TEHRAN, (AFP) — Iran’s currency, the rial, hit a record low against the dollar on Wednesday, the ISNA news agency reported, based on rates in blackmarket trading that the government has tried to ban.
The rial’s plunge, to 18,000 to the dollar, comes ahead of an EU foreign ministers’ meeting next Monday that is expected to add further sanctions against Iran’s economy.
The Tehran government has tried to shore up the value of the rial in recent weeks by imposing a lower rate in banks and currency exchange bureaux, and banning transactions outside of those outlets.
But many exchange bureaux have refused to buy or sell dollars at the imposed rate, and blackmarket dealers have managed to continue to do business despite the presence of police deployed to enforce the ban, according to witnesses in the centre of Tehran.
A website, mesghal.ir, that gives real-time values for the rial against other currencies, quoted a price of 18,200 to the dollar. Access to the site has been blocked on the Internet inside Iran, although people with a VPN (virtual private network) have been able to get around the filter.

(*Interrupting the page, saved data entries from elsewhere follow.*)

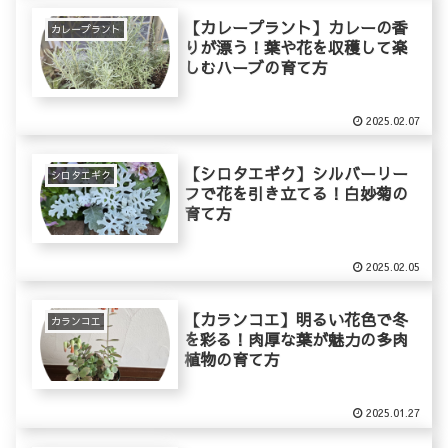
【カレープラント】カレーの香
カレープラント
りが漂う！葉や花を収穫して楽
しむハーブの育て方
2025.02.07
【シロタエギク】シルバーリー
シロタエギク
フで花を引き立てる！白妙菊の
育て方
2025.02.05
【カランコエ】明るい花色で冬
カランコエ
を彩る！肉厚な葉が魅力の多肉
植物の育て方
2025.01.27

The blackmarket figure quoted by ISNA on Wednesday represented a 29 percent difference with the imposed rate of 14,000.
The rial has lost 40 percent of its value against the dollar in the past three months, as the United States and European countries have ramped up their sanctions.
A sudden acceleration in the slide was seen in the first few days of January, after US President Barack Obama signed into law more sanctions hitting Iran’s central bank and targeting foreign companies that do business with Iran.

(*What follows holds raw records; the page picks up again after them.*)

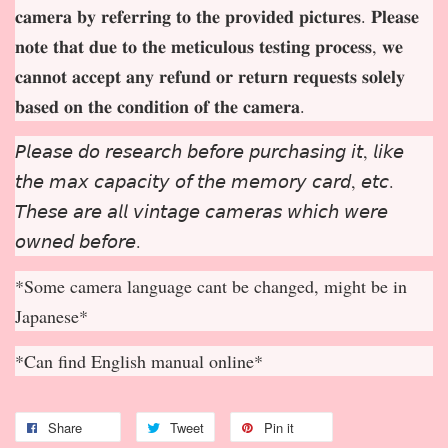
𝐜𝐚𝐦𝐞𝐫𝐚 𝐛𝐲 𝐫𝐞𝐟𝐞𝐫𝐫𝐢𝐧𝐠 𝐭𝐨 𝐭𝐡𝐞 𝐩𝐫𝐨𝐯𝐢𝐝𝐞𝐝 𝐩𝐢𝐜𝐭𝐮𝐫𝐞𝐬. 𝐏𝐥𝐞𝐚𝐬𝐞
𝐧𝐨𝐭𝐞 𝐭𝐡𝐚𝐭 𝐝𝐮𝐞 𝐭𝐨 𝐭𝐡𝐞 𝐦𝐞𝐭𝐢𝐜𝐮𝐥𝐨𝐮𝐬 𝐭𝐞𝐬𝐭𝐢𝐧𝐠 𝐩𝐫𝐨𝐜𝐞𝐬𝐬, 𝐰𝐞
𝐜𝐚𝐧𝐧𝐨𝐭 𝐚𝐜𝐜𝐞𝐩
𝐭 𝐚𝐧𝐲 𝐫𝐞𝐟𝐮𝐧𝐝 𝐨𝐫 𝐫𝐞𝐭𝐮𝐫𝐧 𝐫𝐞𝐪𝐮𝐞𝐬𝐭𝐬 𝐬𝐨𝐥𝐞𝐥𝐲
𝐛𝐚𝐬𝐞𝐝 𝐨𝐧 𝐭𝐡𝐞 𝐜𝐨𝐧𝐝𝐢𝐭𝐢𝐨𝐧 𝐨𝐟 𝐭𝐡𝐞 𝐜𝐚𝐦𝐞𝐫𝐚.
𝘗𝘭𝘦𝘢𝘴𝘦 𝘥𝘰 𝘳𝘦𝘴𝘦𝘢𝘳𝘤𝘩 𝘣𝘦𝘧𝘰𝘳𝘦 𝘱𝘶𝘳𝘤𝘩𝘢𝘴𝘪𝘯𝘨 𝘪𝘵, 𝘭𝘪𝘬𝘦
𝘵𝘩𝘦 𝘮𝘢𝘹 𝘤𝘢𝘱𝘢𝘤𝘪𝘵𝘺 𝘰𝘧 𝘵𝘩𝘦 𝘮𝘦𝘮𝘰𝘳𝘺 𝘤𝘢𝘳𝘥, 𝘦𝘵𝘤.
𝘛𝘩𝘦𝘴𝘦 𝘢𝘳𝘦 𝘢𝘭𝘭 𝘷𝘪𝘯𝘵𝘢𝘨𝘦 𝘤𝘢𝘮𝘦𝘳𝘢𝘴 𝘸𝘩𝘪𝘤𝘩 𝘸𝘦𝘳𝘦
𝘰𝘸𝘯𝘦𝘥 𝘣𝘦𝘧𝘰𝘳𝘦.
*Some camera language cant be changed, might be in
Japanese*
*Can find English manual online*
Share
Tweet
Pin it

Economy Minister Shamseddin Hosseini and Central Bank chief Mahmoud Bahmani were summoned before the Iranian parliament on Tuesday over the issue, and promised to bring the exchange rate under control.
The pair “promised the market situation will be managed in a few days” with no difference between the official and blackmarket rates, Deputy Economy Minister Mohsen Salehi-Nia told the Mehr news agency.
Although the government has insisted there is no connection between the rial’s slide and the new sanctions, some officials have admitted a “psychological” effect spooking ordinary Iranians.
A rush to gold and other non-currency assets has been seen. The price of gold coins in Iran has risen 16 percent in the past week, according to ISNA.
The European Union is poised to add to the sanctions by announcing a ban on exports of Iran’s most vital resource, oil, although the embargo is expected to be phased in over a number of months.
US envoys, meanwhile, have been dispatched to several countries that trade significantly with Iran to try to persuade them to financially isolate the Islamic republic.
The currency plunge was happening against a wider backdrop of military threats and covert action against Iran’s nuclear programme.
Western governments fear the programme masks a drive to develop a nuclear weapons capability, an ambition Tehran denies.
Iran has threatened to close the strategic Strait of Hormuz, a narrow channel at the entrance to the Gulf through which 20 percent of the world’s traded oil passes, if new sanctions cripple its economy or if it comes under attack.